Les personnages qu’Omar Ba extrait du noir, touche après touche, point par point, ont souvent un corps humain et une tête d’animal. Leurs vêtements sont parfois couverts de plumes ou de poils, leur environnement est envahi de végétaux luxuriants, le bleu, le rouge et le blanc palpitent d’une vie propre, se nourrissant du terreau noir d’où ils puisent toute leur force.

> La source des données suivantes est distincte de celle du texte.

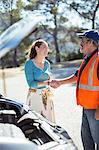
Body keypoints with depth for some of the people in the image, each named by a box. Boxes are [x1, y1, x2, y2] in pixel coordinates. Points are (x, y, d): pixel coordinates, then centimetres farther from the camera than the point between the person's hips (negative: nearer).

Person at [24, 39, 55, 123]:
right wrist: (48, 83, -21)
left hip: (47, 97, 6)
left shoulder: (47, 63, 8)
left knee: (49, 121, 6)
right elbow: (31, 83, -16)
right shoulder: (29, 63, -9)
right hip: (35, 97, -5)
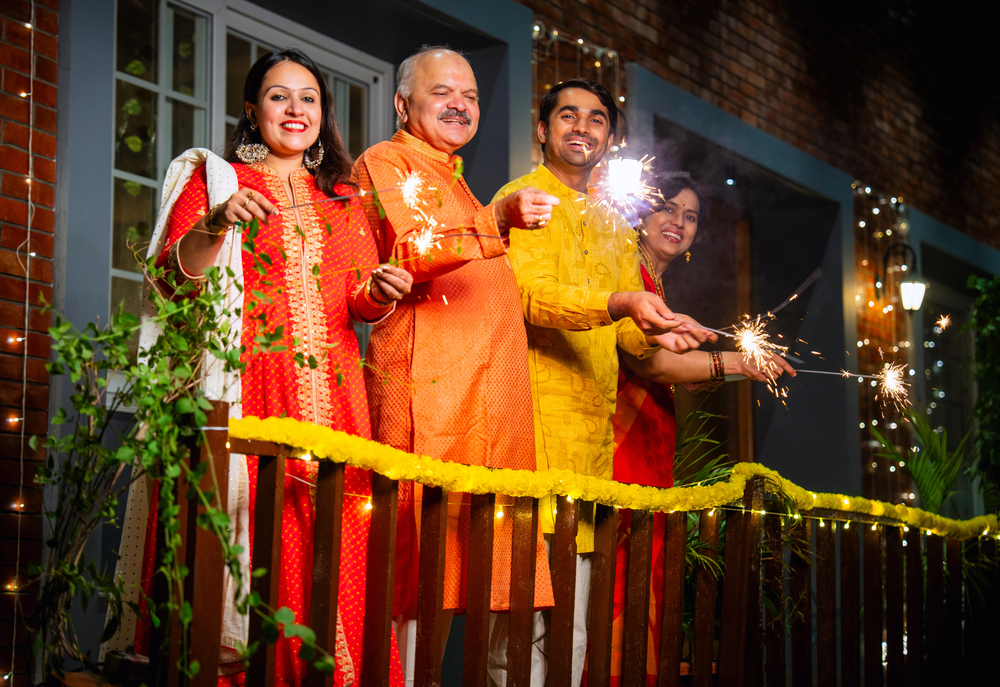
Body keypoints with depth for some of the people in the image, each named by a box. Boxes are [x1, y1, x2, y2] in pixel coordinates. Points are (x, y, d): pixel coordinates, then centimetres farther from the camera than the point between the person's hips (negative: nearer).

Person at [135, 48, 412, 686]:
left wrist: (380, 294, -4)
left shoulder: (343, 200, 22)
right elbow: (172, 276, 0)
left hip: (329, 395, 3)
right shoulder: (216, 178, 11)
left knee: (334, 554, -4)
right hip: (244, 385, -3)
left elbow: (361, 305, 18)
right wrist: (216, 224, -17)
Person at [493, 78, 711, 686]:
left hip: (593, 429, 7)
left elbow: (625, 331, 18)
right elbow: (530, 295, -13)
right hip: (534, 416, -7)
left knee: (571, 629, 7)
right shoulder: (521, 199, 3)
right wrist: (620, 306, -29)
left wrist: (652, 335, -7)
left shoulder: (615, 225, 24)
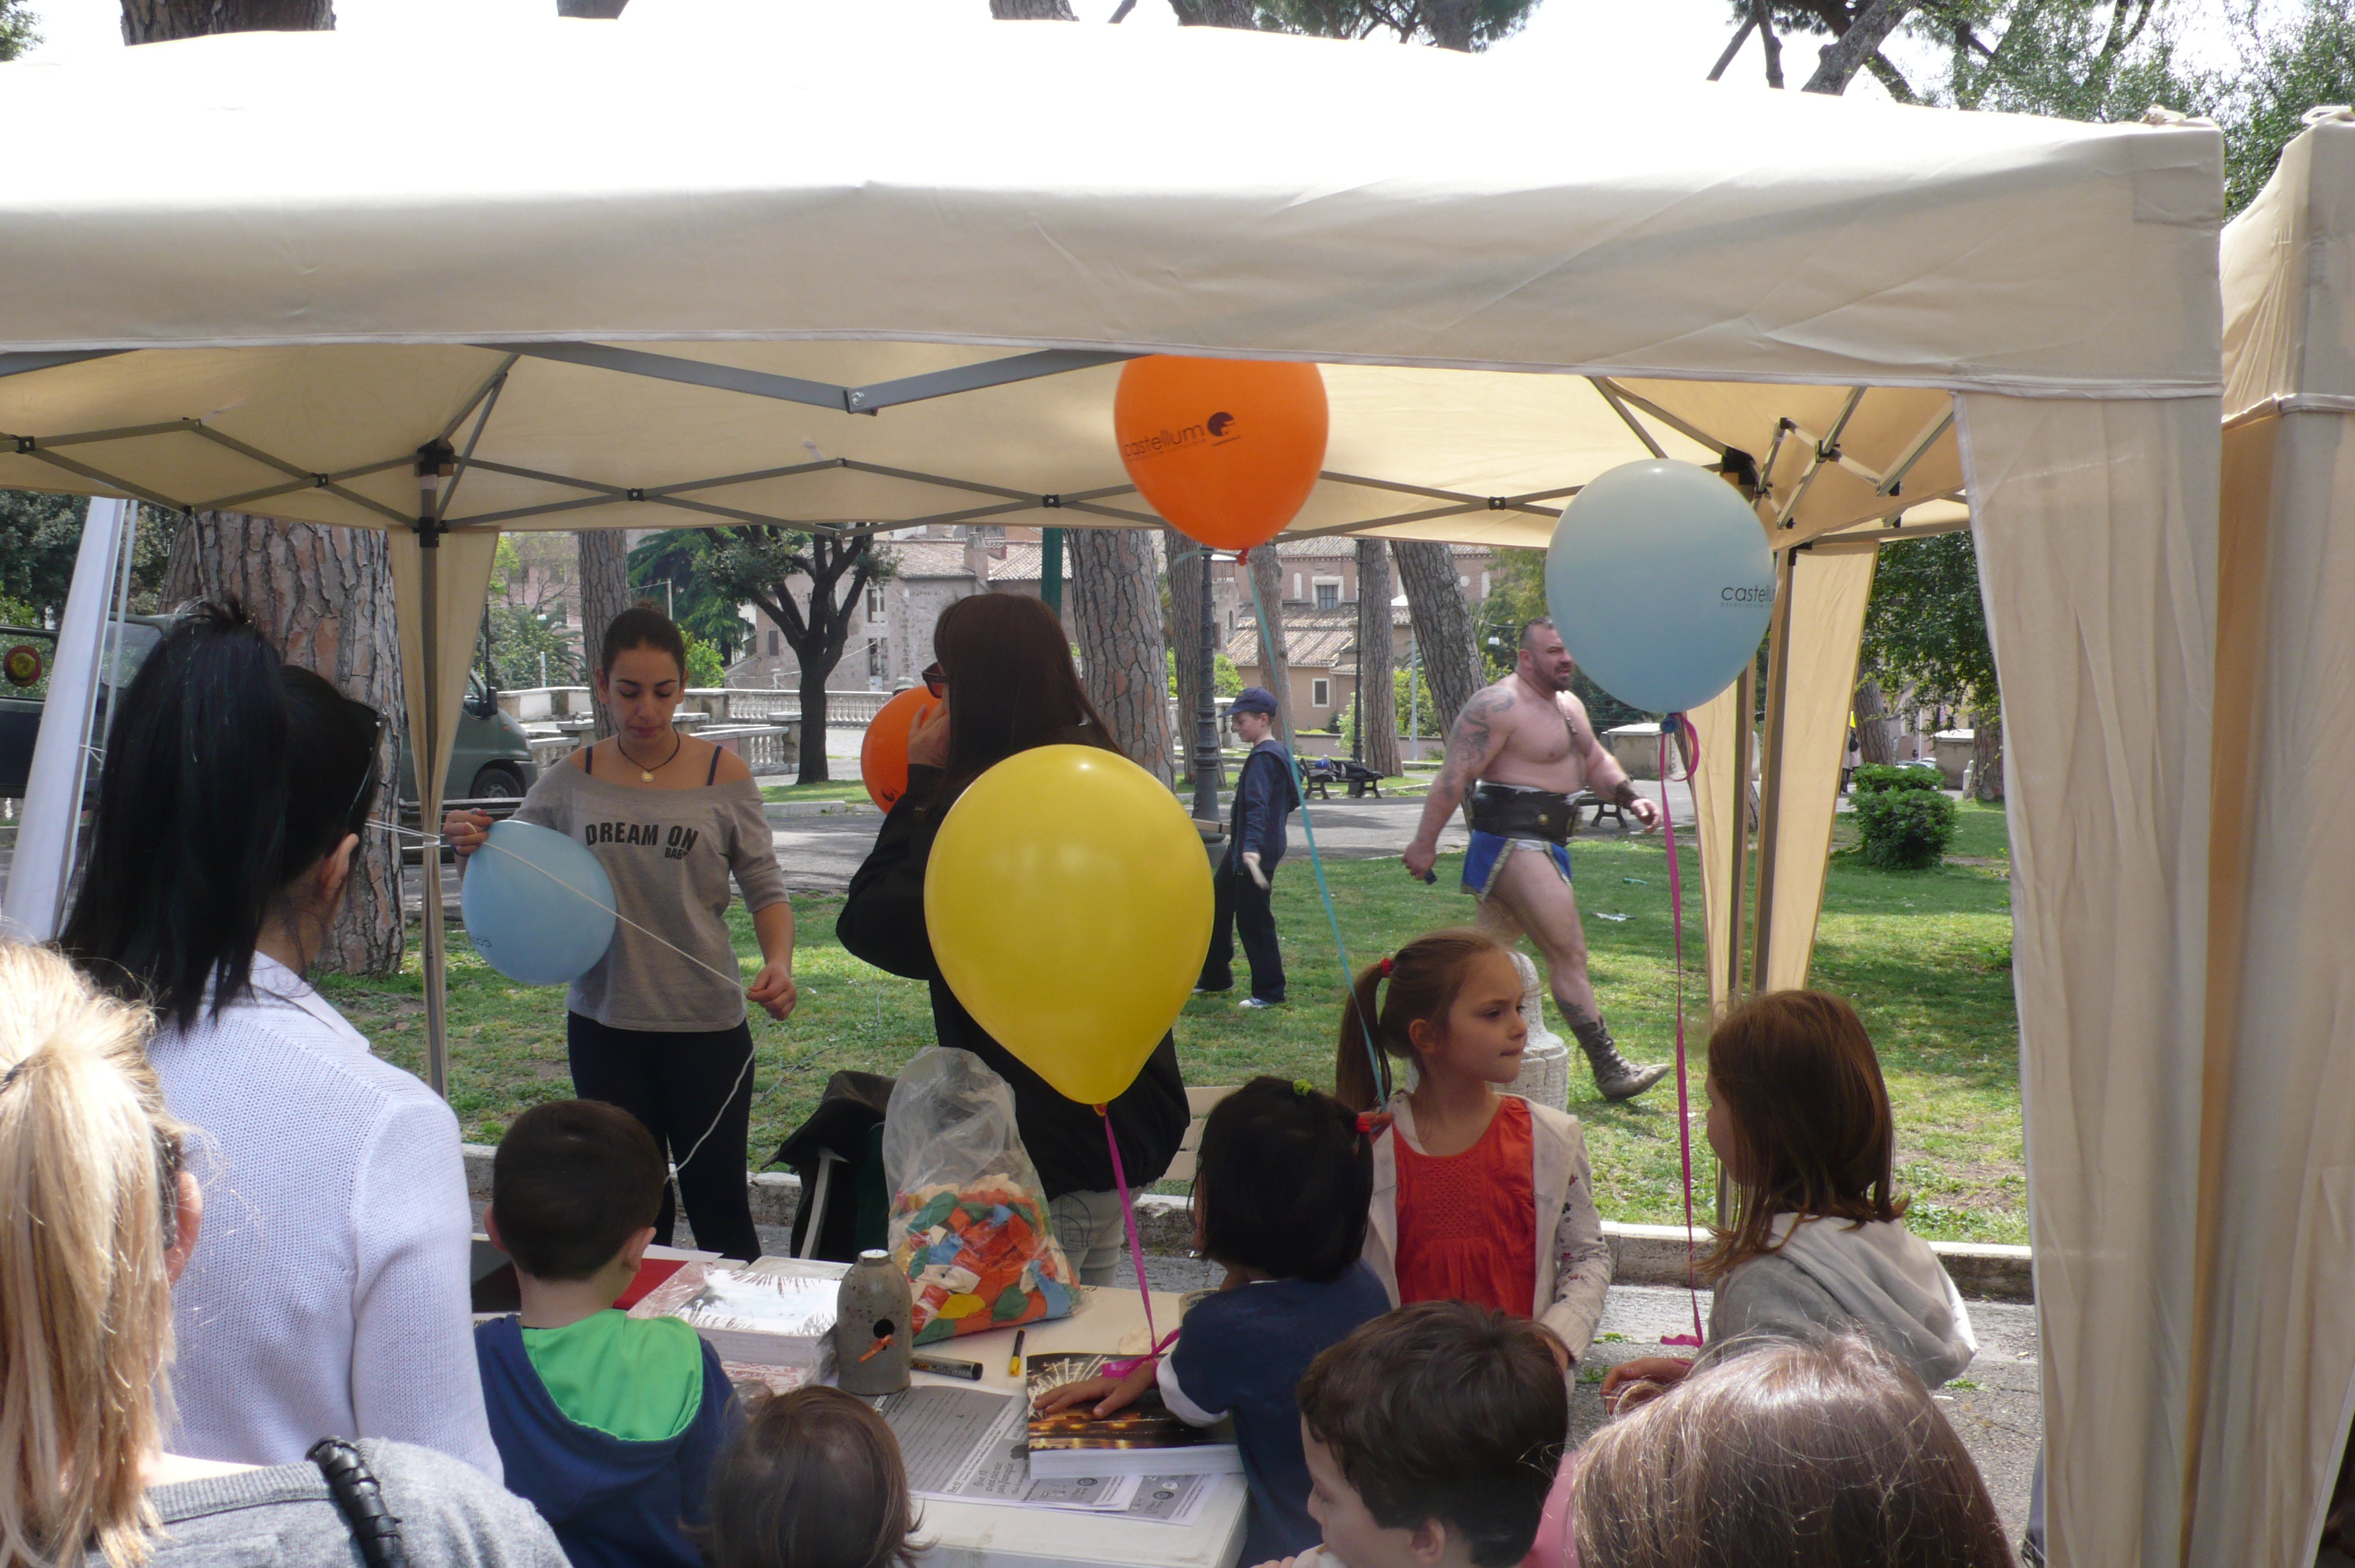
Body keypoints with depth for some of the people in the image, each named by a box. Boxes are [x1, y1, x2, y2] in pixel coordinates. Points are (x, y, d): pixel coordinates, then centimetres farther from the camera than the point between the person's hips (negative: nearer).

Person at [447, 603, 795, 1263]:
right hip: (603, 1026, 2)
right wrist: (470, 849, -15)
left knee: (718, 1203, 6)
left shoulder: (723, 776, -4)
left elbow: (765, 888, -1)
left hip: (707, 1025, -2)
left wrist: (779, 962, -20)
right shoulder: (572, 781, 1)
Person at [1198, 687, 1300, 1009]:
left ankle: (1269, 991, 5)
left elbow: (1258, 805, -32)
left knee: (1252, 918, -4)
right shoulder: (1279, 753, 12)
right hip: (1240, 849, 11)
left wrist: (1252, 846, -44)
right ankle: (1216, 977, 30)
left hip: (1254, 852, -11)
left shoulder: (1262, 758, -19)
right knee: (1217, 907, 18)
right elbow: (1292, 798, 23)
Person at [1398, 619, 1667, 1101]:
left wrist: (1629, 797, 7)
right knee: (1569, 954, -9)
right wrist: (1425, 843, -19)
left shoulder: (1569, 705, 18)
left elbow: (1595, 761, 26)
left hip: (1544, 844, 10)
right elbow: (1454, 776, -17)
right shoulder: (1499, 706, -14)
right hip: (1513, 843, -10)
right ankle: (1610, 1071, -6)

Qui sont ces personnages ? Chacun y reconnaîtra les siens, sans doute, mais Juliette Singer, conservatrice du patrimoine, propose sa propre interprétation : « Parmi les héros de ces “contes peints animés”, de grands personnages hybrides, incarnant la notion de pouvoir, reviennent fréquemment. Ils portent des costumes de militaires ou de dignitaires sur un corps humain, cependant que leur faciès est celui d’un animal : hyène hurlante (Félin, 2013), faucon, à la façon d’un Horus égyptien tout droit sorti de l’ère des pharaons noirs de la Grande Égypte (At the beginning of Life : Copy or Likeness, 2019), ou autres dogues (Plateforme de la confiance – richesse, pillage à huis clos 1, 2016) ».

Potentats africains

Hypnotiques, fourmillantes, les œuvres d’Omar Ba questionnent le monde moderne – impossible de ne pas remarquer les costumes contemporains, les armes, les sneakers, les lunettes de soleil… – et posent un diagnostic politique. « En y ajoutant une notion plus dramatique par l’emploi d’une certaine forme de grotesque, Ba dépeint des potentats africains en personnages grotesques, poursuit Simon Njami. Mais le grotesque, et nous en serons tous d’accord, n’est pas l’apanage du continent noir ; son application est universelle. […] Parce que notre monde est entièrement grotesque et que ces personnages, cette faune et cette flore qui se manifestent d’une manière excentrique ne sont pas seulement africains, mais concernent tous les coins de la planète. L’Afrique deviendrait ainsi une métaphore des défis qu’il nous reste à relever : la démocratie, l’écologie, le vivre-ensemble, l’acceptation de l’altérité. »

Omar Ba, avec des textes de Simon Njami et de Juliette Singer, éd. Skira/Templon, 228 pages, 39 euros.